ВУЗ: Не указан
Категория: Не указан
Дисциплина: Не указана
Добавлен: 21.12.2020
Просмотров: 939
Скачиваний: 2
-- Дурацкая работа? Ты не знаешь, что это такое.
Я сидел на краю кушетки. Меня словно чем-то оглушили.
-- Извини. Я возьмусь за учебу. Не знаю, получится ли у меня -- через
шесть недель учебный год заканчивается. Я все-таки постараюсь. Но у меня
ничего не выйдет, если мне нельзя будет больше видеться с тобой. Я...
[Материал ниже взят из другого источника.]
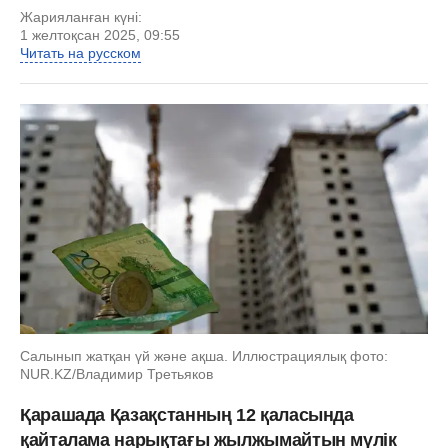
Жарияланған күні:
1 желтоқсан 2025, 09:55
Читать на русском
Салынып жатқан үй және ақша. Иллюстрациялық фото:
NUR.KZ/Владимир Третьяков
Қарашада Қазақстанның 12 қаласында
қайталама нарықтағы жылжымайтын мүлік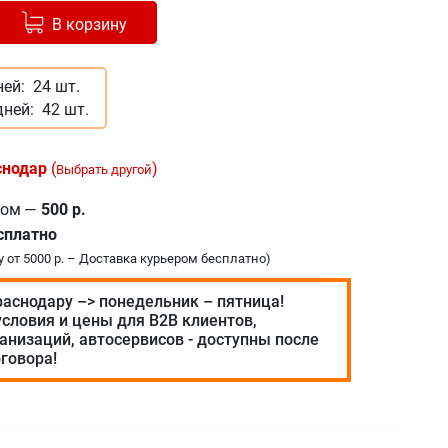
Добавлено в корзину
-
+
В корзину
ней:
24 шт.
дней:
42 шт.
снодар
(
)
Выбрать другой
ром
—
500 р.
сплатно
у от 5000 р. – Доставка курьером бесплатно)
раснодару –> понедельник – пятница!
словия и цены для В2В клиентов,
анизаций, автосервисов - доступны после
говора!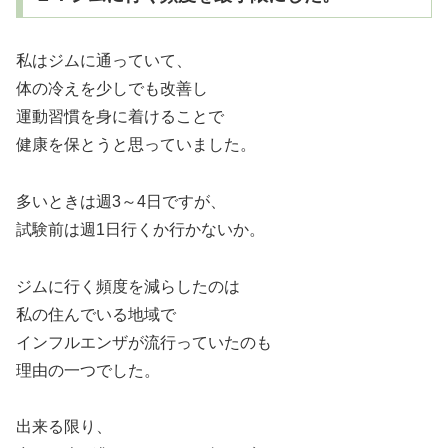
私はジムに通っていて、
体の冷えを少しでも改善し
運動習慣を身に着けることで
健康を保とうと思っていました。
多いときは週3～4日ですが、
試験前は週1日行くか行かないか。
ジムに行く頻度を減らしたのは
私の住んでいる地域で
インフルエンザが流行っていたのも
理由の一つでした。
出来る限り、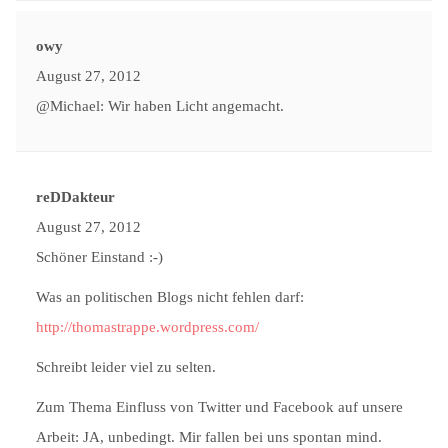
owy
August 27, 2012
@Michael: Wir haben Licht angemacht.
reDDakteur
August 27, 2012
Schöner Einstand :-)
Was an politischen Blogs nicht fehlen darf:
http://thomastrappe.wordpress.com/
Schreibt leider viel zu selten.
Zum Thema Einfluss von Twitter und Facebook auf unsere
Arbeit: JA, unbedingt. Mir fallen bei uns spontan mind.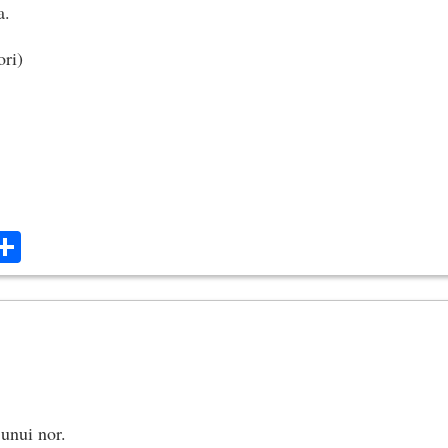
a.
ori)
ok
ter
mail
Share
unui nor.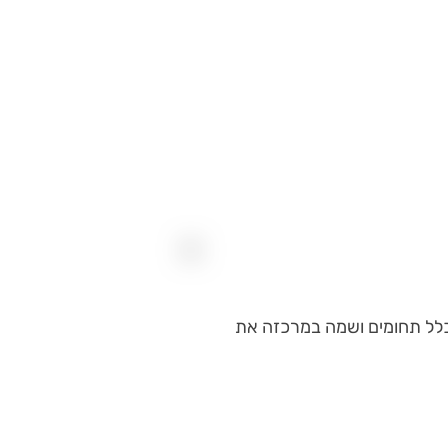
כלל תחומים ושמה במרכזה את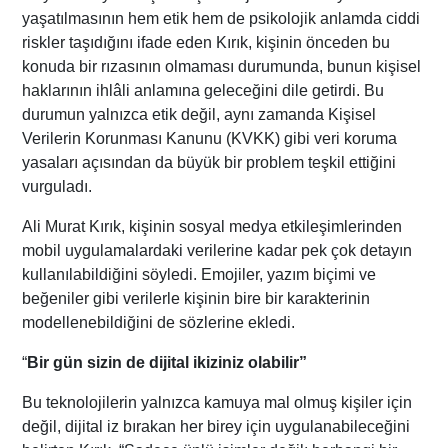
yaşatılmasının hem etik hem de psikolojik anlamda ciddi
riskler taşıdığını ifade eden Kırık, kişinin önceden bu
konuda bir rızasının olmaması durumunda, bunun kişisel
haklarının ihlâli anlamına geleceğini dile getirdi. Bu
durumun yalnızca etik değil, aynı zamanda Kişisel
Verilerin Korunması Kanunu (KVKK) gibi veri koruma
yasaları açısından da büyük bir problem teşkil ettiğini
vurguladı.
Ali Murat Kırık, kişinin sosyal medya etkileşimlerinden
mobil uygulamalardaki verilerine kadar pek çok detayın
kullanılabildiğini söyledi. Emojiler, yazım biçimi ve
beğeniler gibi verilerle kişinin bire bir karakterinin
modellenebildiğini de sözlerine ekledi.
“
Bir gün sizin de dijital ikiziniz olabilir”
Bu teknolojilerin yalnızca kamuya mal olmuş kişiler için
değil, dijital iz bırakan her birey için uygulanabileceğini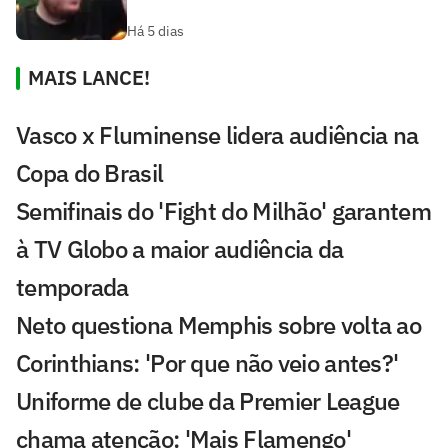
Há 5 dias
MAIS LANCE!
Vasco x Fluminense lidera audiência na
Copa do Brasil
Semifinais do 'Fight do Milhão' garantem
à TV Globo a maior audiência da
temporada
Neto questiona Memphis sobre volta ao
Corinthians: 'Por que não veio antes?'
Uniforme de clube da Premier League
chama atenção: 'Mais Flamengo'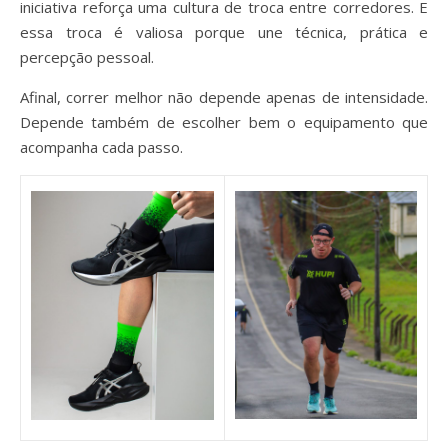
iniciativa reforça uma cultura de troca entre corredores. E
essa troca é valiosa porque une técnica, prática e
percepção pessoal.
Afinal, correr melhor não depende apenas de intensidade.
Depende também de escolher bem o equipamento que
acompanha cada passo.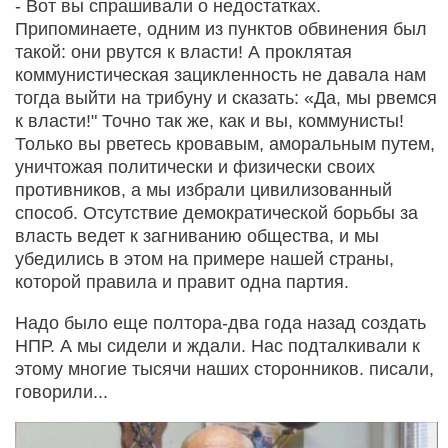
- Вот вы спрашивали о недостатках.
Припоминаете, одним из пунктов обвинения был
такой: они рвутся к власти! А проклятая
коммунистическая зацикленность не давала нам
тогда выйти на трибуну и сказать: «Да, мы рвемся
к власти!" Точно так же, как и вы, коммунисты!
Только вы рветесь кровавым, аморальным путем,
уничтожая политически и физически своих
противников, а мы избрали цивилизованный
способ. Отсутствие демократической борьбы за
власть ведет к загниванию общества, и мы
убедились в этом на примере нашей страны,
которой правила и правит одна партия.
Надо было еще полтора-два года назад создать
НПР. А мы сидели и ждали. Нас подталкивали к
этому многие тысячи наших сторонников. писали,
говорили...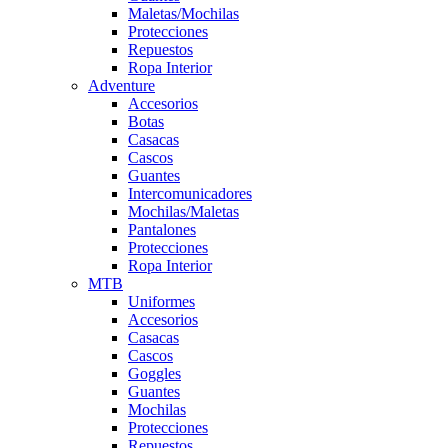
Maletas/Mochilas
Protecciones
Repuestos
Ropa Interior
Adventure
Accesorios
Botas
Casacas
Cascos
Guantes
Intercomunicadores
Mochilas/Maletas
Pantalones
Protecciones
Ropa Interior
MTB
Uniformes
Accesorios
Casacas
Cascos
Goggles
Guantes
Mochilas
Protecciones
Repuestos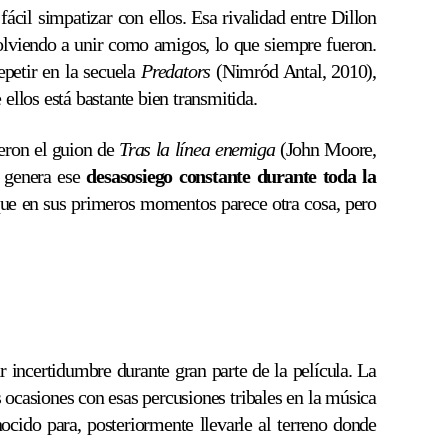
cil simpatizar con ellos. Esa rivalidad entre Dillon
volviendo a unir como amigos, lo que siempre fueron.
epetir en la secuela
Predators
(Nimród Antal, 2010),
ellos está bastante bien transmitida.
ieron el guion de
Tras la línea enemiga
(John Moore,
, genera ese
desasosiego constante durante toda la
a que en sus primeros momentos parece otra cosa, pero
r incertidumbre durante gran parte de la película. La
ocasiones con esas percusiones tribales en la música
nocido para, posteriormente llevarle al terreno donde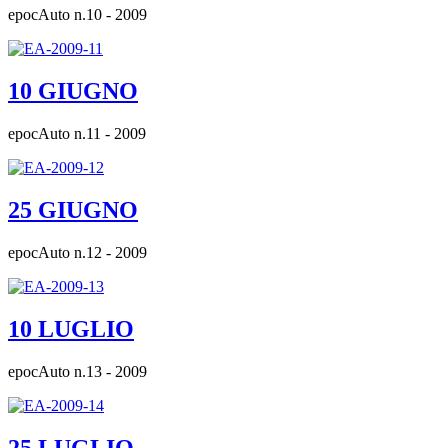
epocAuto n.10 - 2009
10 GIUGNO
epocAuto n.11 - 2009
25 GIUGNO
epocAuto n.12 - 2009
10 LUGLIO
epocAuto n.13 - 2009
25 LUGLIO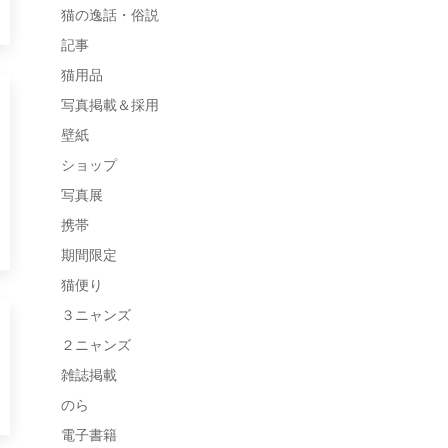
猫の逸話・俗説
記事
猫用品
写真掲載＆採用
壁紙
ショップ
写真展
携帯
期間限定
猫便り
３ニャンズ
２ニャンズ
雑誌掲載
のら
電子書籍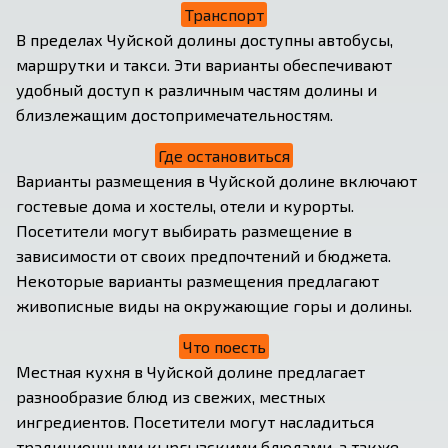
Транспорт
В пределах Чуйской долины доступны автобусы, 
маршрутки и такси. Эти варианты обеспечивают 
удобный доступ к различным частям долины и 
близлежащим достопримечательностям.
Где остановиться
Варианты размещения в Чуйской долине включают 
гостевые дома и хостелы, отели и курорты. 
Посетители могут выбирать размещение в 
зависимости от своих предпочтений и бюджета. 
Некоторые варианты размещения предлагают 
живописные виды на окружающие горы и долины.
Что поесть
Местная кухня в Чуйской долине предлагает 
разнообразие блюд из свежих, местных 
ингредиентов. Посетители могут насладиться 
традиционными кыргызскими блюдами, а также 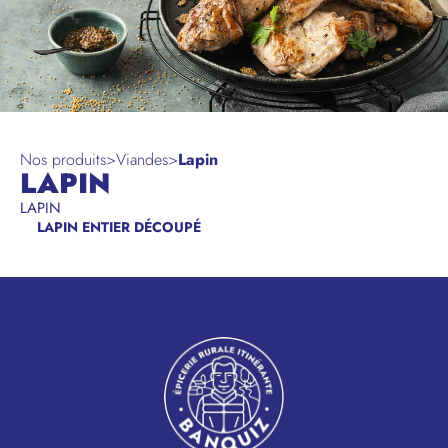
Nos produits
>
Viandes
>
Lapin
LAPIN
LAPIN
LAPIN ENTIER DÉCOUPÉ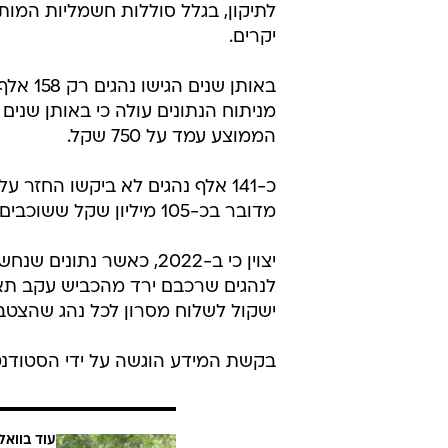
שרת התחבורה מירי רגב ומנכ"ל המשרד משה 
כאשר רכב יורד מהכביש זכאי בעליו
כדי לקבל את הכסף חייב בעל הרכב 
ההחזר.
לתיקון, בגלל סוללות חשמליות המותק
יקרים.
הממוצע עמד על 750 שקל.
כ-141 אלף נהגים לא ביקשו החזר
מדובר בכ-105 מיליון שקל ששוכבים בקופת משרד התחבורה ושייכים לבעלי הרכב.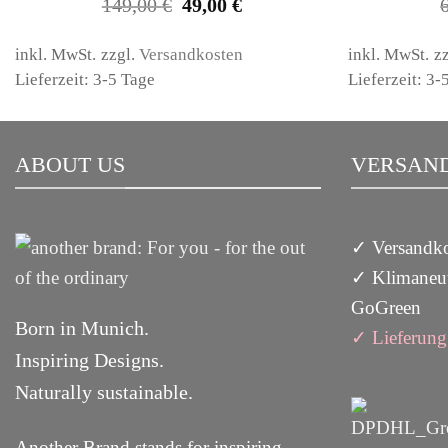
Ursprünglicher
Aktueller
149,00
€
49,00
€
Preis
Preis
war:
ist:
149,00 €
49,00 €.
inkl. MwSt.
zzgl.
Versandkosten
inkl. MwSt.
z
Lieferzeit: 3-5 Tage
Lieferzeit: 3-
ABOUT US
VERSAND
✓ Versandko
✓ Klimaneut
GoGreen
Born in Munich.
✓
Lieferun
g
Inspiring Designs.
Naturally sustainable.
Another Brand stands for inspiring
Сначала я хотел сказать "я люблю тебя", но потом передумал. Может, она
была и права, даже наверняка она была права. Но она была не вправе требовать
от меня, чтобы я уделял больше времени школе, и делать это условием для
наших свиданий.
Часы в прихожей пробили пол-второго.
-- Тебе надо уходить.
Она помедлила:
-- С завтрашнего дня я работаю в главную смену. В пол-шестого я буду
приходить домой, тогда можешь приходить и ты. Если до этого будешь делать
то, что тебе надо для школы.
Мы стояли друг напротив друга голые, однако даже в форме она не могла
мне показаться более непреклонной. Я не понимал положения вещей. Она
волновалась из-за меня? Или из-за себя? Если моя работа идиотская, то ее --
и подавно, неужели это ее задело? Но я ведь не сказал, что моя или ее работа
идиотская. Или она не хотела иметь своим любовником бездаря? А был ли я ее
любовником? Кем я вообще для нее был? Я одевался, нарочно возился со своими
вещами и ждал, что она что-нибудь скажет. Но она ничего не говорила. Наконец
я полностью оделся, а она все еще стояла голая, и когда я обнял ее,
прощаясь, она никак на это не отреагировала.
9
Почему я испытываю такую грусть, когда думаю о том времени? Что это,
тоска по былому счастью? А я был действительно счастлив в те недели, когда
работал "как последний дурак" и закончил-таки класс и мы любили друг друга
так, как будто все остальное в мире перестало для нас существовать. Или это
знание того, что произошло после и что после обнаружилось только то, что уже
было раньше?
Почему? Почему, когда мы оглядываемся назад, то вдруг то, что некогда
было прекрасным, утрачивает свою силу из-за того, что скрывало тогда ужасную
правду? Почему воспоминания о счастливо проведенных супружеских годах
омрачаются, когда вдруг выясняется, что один из супругов все эти годы
изменял другому? Потому, что в таком положении нельзя быть счастливым? Но
ведь счастье-то было! Порой воспоминание уже тогда искажает впечатление о
счастье, если конец был горьким. Потому, что счастье только тогда бывает
полным, когда оно длится вечно? Потому, что горько может закончиться только
то, что было горьким, неосознанным и неопознанным нами? Но что такое
неосознанная и неопознанная горечь?
Я вспоминаю ту пору и вижу самого себя перед собой. Я донашивал
элегантные костюмы, которые достались мне от богатого дяди вместе с
несколькими парами двухцветных туфель, черно-коричневых, черно-белых, из
замши и гладкой кожи. У меня были слишком длинные руки и слишком длинные
ноги, что отражалось не на костюмах, которые моя мать откладывала для меня
по длине, а на координации моих движений. Я носил дешевые очки ходовой
модели и мои волосы метлой торчали в разные стороны, что бы я против этого
не делал. В школе я был не в числе первых и не в числе последних; мне
кажется, многие учителя меня не очень-то замечали, равно как и мои
соученики, задававшие в классе тон. Мне не нравилось то, как я выгляжу, как
одеваюсь и двигаюсь, что выделываю и что из себя представляю. Но сколько во
мне было энергии, сколько веры в то, что когда-нибудь я буду красивым и
умным, стоящим выше других и почитаемым, сколько ожидания, с которым я
устремлялся на встречи с новыми людьми и с новыми ситуациями!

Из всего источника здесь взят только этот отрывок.